Direction
Copy every line in the records below word for word, leaving out the pictures.

- - - - -

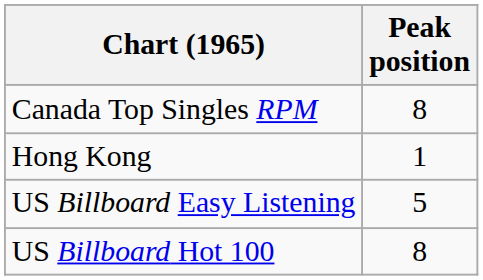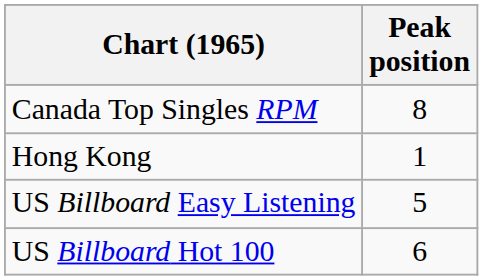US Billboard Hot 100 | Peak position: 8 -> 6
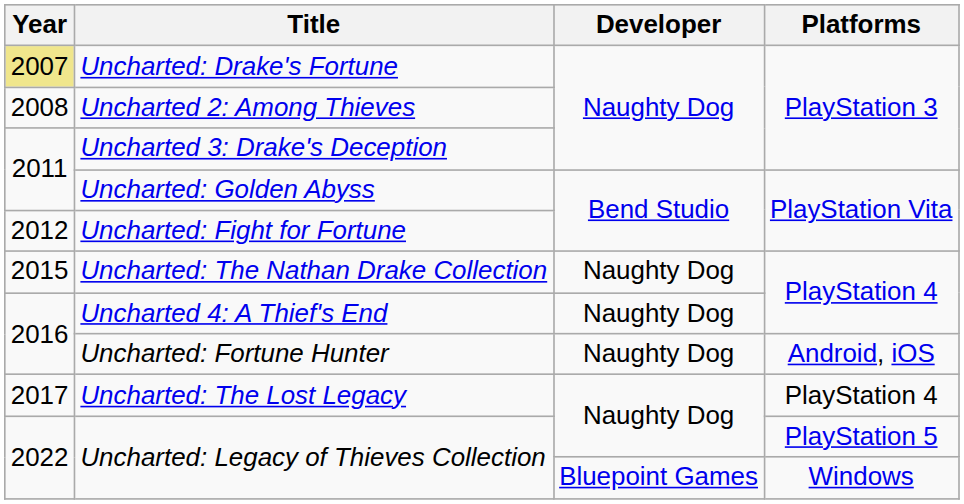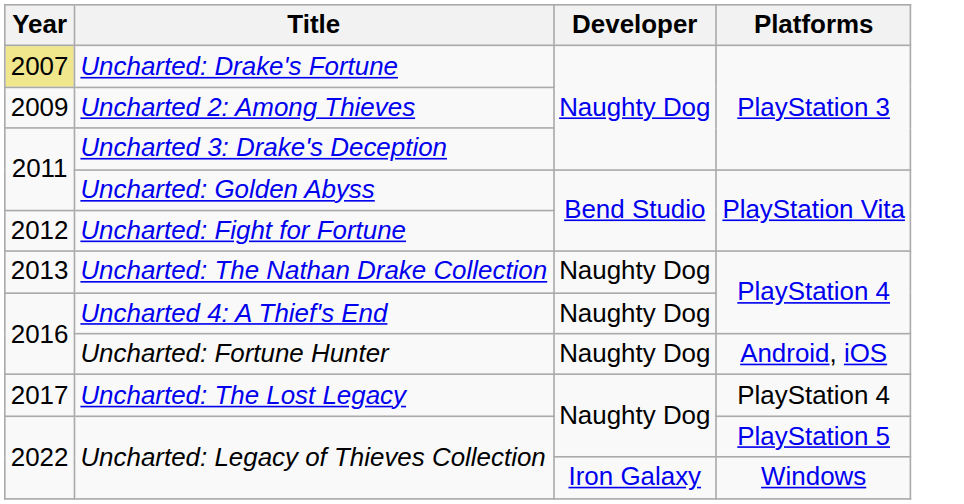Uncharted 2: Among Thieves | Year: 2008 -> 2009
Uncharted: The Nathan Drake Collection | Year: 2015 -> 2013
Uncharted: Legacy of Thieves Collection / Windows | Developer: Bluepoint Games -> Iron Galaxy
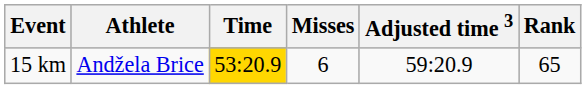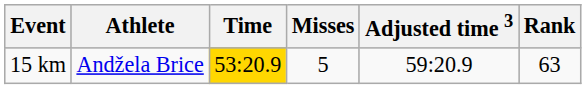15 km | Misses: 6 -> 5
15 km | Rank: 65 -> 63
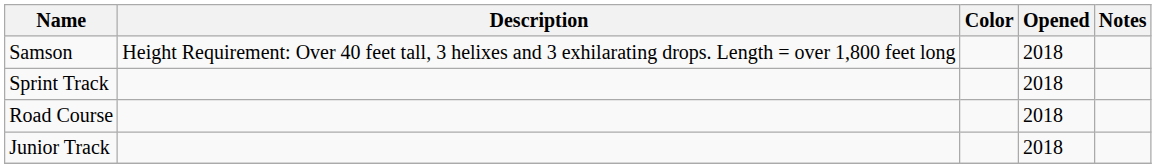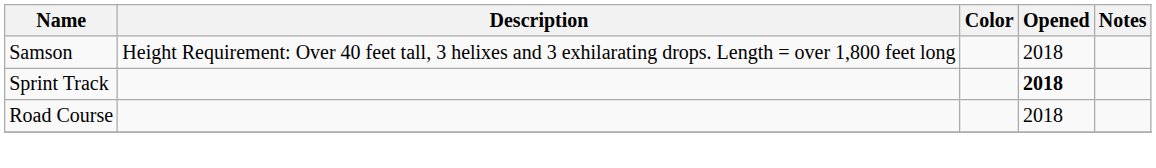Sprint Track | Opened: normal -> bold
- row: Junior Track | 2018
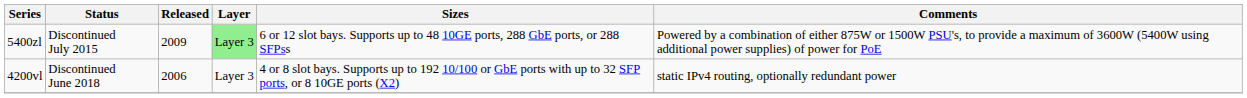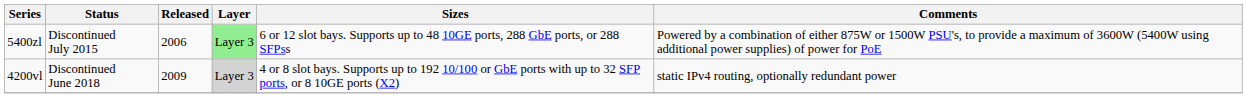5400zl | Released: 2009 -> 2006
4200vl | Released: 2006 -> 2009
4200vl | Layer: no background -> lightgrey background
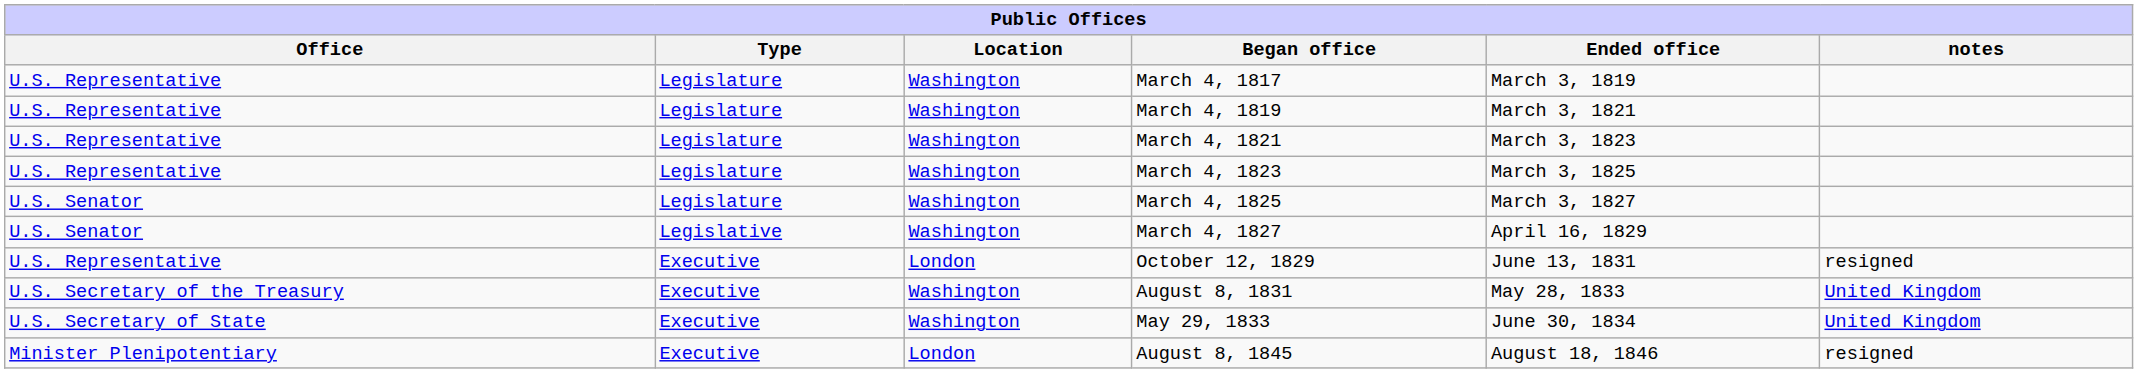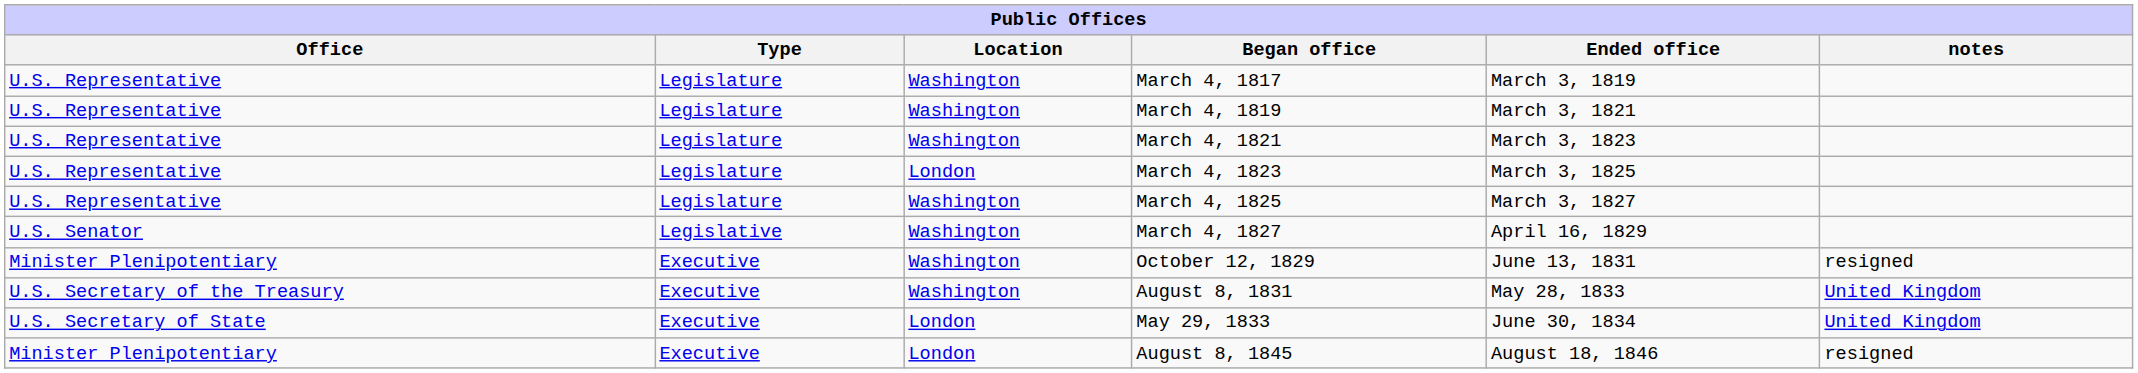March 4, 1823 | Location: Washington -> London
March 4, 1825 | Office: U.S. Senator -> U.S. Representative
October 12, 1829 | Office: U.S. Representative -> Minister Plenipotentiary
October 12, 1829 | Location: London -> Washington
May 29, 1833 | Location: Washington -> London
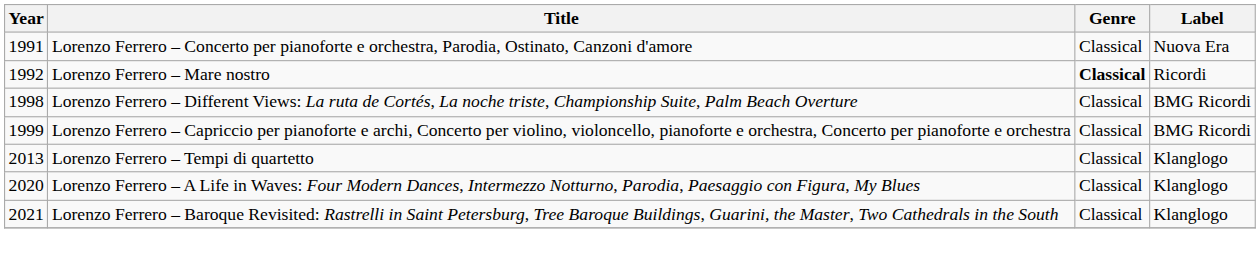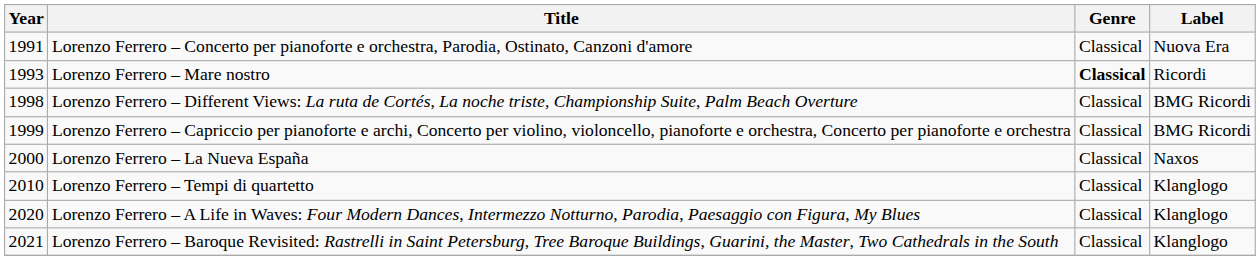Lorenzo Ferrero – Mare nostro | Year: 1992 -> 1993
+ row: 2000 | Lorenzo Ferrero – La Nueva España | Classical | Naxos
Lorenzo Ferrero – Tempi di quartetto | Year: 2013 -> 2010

- - - - -

Exercise solution
US Billboard Hot 100 | Peak position: 8 -> 6
Uncharted 2: Among Thieves | Year: 2008 -> 2009
Uncharted: The Nathan Drake Collection | Year: 2015 -> 2013
Uncharted: Legacy of Thieves Collection / Windows | Developer: Bluepoint Games -> Iron Galaxy
15 km | Misses: 6 -> 5
15 km | Rank: 65 -> 63
Sprint Track | Opened: normal -> bold
- row: Junior Track | 2018
5400zl | Released: 2009 -> 2006
4200vl | Released: 2006 -> 2009
4200vl | Layer: no background -> lightgrey background
March 4, 1823 | Location: Washington -> London
March 4, 1825 | Office: U.S. Senator -> U.S. Representative
October 12, 1829 | Office: U.S. Representative -> Minister Plenipotentiary
October 12, 1829 | Location: London -> Washington
May 29, 1833 | Location: Washington -> London
Lorenzo Ferrero – Mare nostro | Year: 1992 -> 1993
+ row: 2000 | Lorenzo Ferrero – La Nueva España | Classical | Naxos
Lorenzo Ferrero – Tempi di quartetto | Year: 2013 -> 2010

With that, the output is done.